Risks, Challenges, And Criticisms

It’s worth noting here that the launch also raises some concerns around market dominance and vendor lock-in. For example, back in October 2023, the UK’s Competition and Markets Authority concluded a detailed market investigation into cloud infrastructure services, highlighting structural barriers that hinder customer switching and favour the largest providers. While Microsoft has disputed aspects of that ruling, the creation of a unified Marketplace could increase reliance on its platform, reinforcing the very dynamics under review.

Security is another area of possible scrutiny. For example, as organisations adopt AI agents capable of autonomous action, there are growing concerns about how those agents interact with data, tools, and users. Microsoft has acknowledged these risks in its own technical documentation, warning of potential agent failure modes and security misconfigurations linked to the Model Context Protocol (MCP), which underpins many of the agent integrations.

Also, cybersecurity researchers have highlighted risks such as prompt injection, over-permissioned access, and insecure connectors. While Microsoft’s promise of secure provisioning through the Marketplace is intended to mitigate these risks, the responsibility for implementation, governance, and oversight remains with each customer.

Operational complexity may be yet another challenge for Microsoft. While the Marketplace promotes one-click deployment, lifecycle management of AI and cloud apps, such as patching, compatibility checks, and vendor due diligence, remains a resource-intensive task. Organisations will, therefore, need to align their internal processes with Marketplace activity, particularly where data residency, industry-specific compliance, or software licensing is concerned.

Only In The U.S. For Now

Microsoft has also confirmed that the Marketplace is initially available only in the United States, with global rollout to follow. International customers will, therefore, need to monitor catalogue availability, regional billing options, and data handling assurances closely, particularly for regulated sectors or cross-border deployments.

What Does This Mean For Your Business?

UK businesses already using Microsoft 365, Azure, or Dynamics are likely to find immediate benefits in the new Marketplace (when it eventually rolls out here). For example, it simplifies procurement, shortens deployment times, and allows pre-approved AI tools to be delivered directly into users’ daily workflows without disrupting governance or procurement protocols. This could accelerate experimentation with Copilot extensions and industry-specific solutions, especially for organisations that need to show quick returns on AI adoption without introducing additional risk.

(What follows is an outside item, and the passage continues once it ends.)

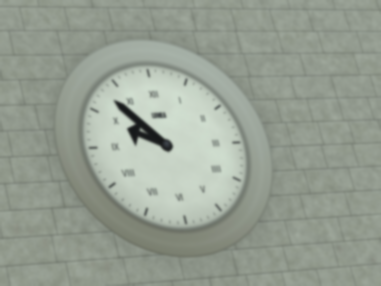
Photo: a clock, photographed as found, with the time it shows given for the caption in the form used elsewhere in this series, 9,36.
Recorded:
9,53
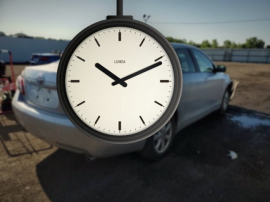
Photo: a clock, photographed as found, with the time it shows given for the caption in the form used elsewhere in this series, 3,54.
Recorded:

For Microsoft’s partners and independent software vendors, the move creates new opportunities and increased competition. With over six million monthly visitors and growing demand for AI solutions, the Marketplace now acts as both a distribution channel and a co-sell platform. Distributors embedding the Microsoft catalogue into their own storefronts could expand access further, although those in the partner ecosystem will need to adapt to Microsoft’s standards, pricing models, and resale mechanics.

For decision-makers, the challenge will be striking the right balance between speed and scrutiny. The promise of one-click AI agents is compelling, but responsibility for integration, oversight, and risk management stays with the customer. Organisations will still need to enforce least-privilege principles, vet vendors, monitor agent activity, and align Marketplace use with broader digital and security strategies. Those operating in regulated sectors may also need to carry out additional reviews to meet legal, contractual, or ethical obligations around data use and automation.

As previously mentioned, the global rollout will be another area to watch. UK organisations outside the United States will be looking closely at how quickly catalogue parity is achieved, whether billing and compliance frameworks are fully localised, and how Marketplace features such as resale enabled offers evolve once out of preview. For now though, the launch appears to mark a major consolidation of Microsoft’s cloud sales platform, one that could reshape how software is bought, sold, and used across the Microsoft ecosystem.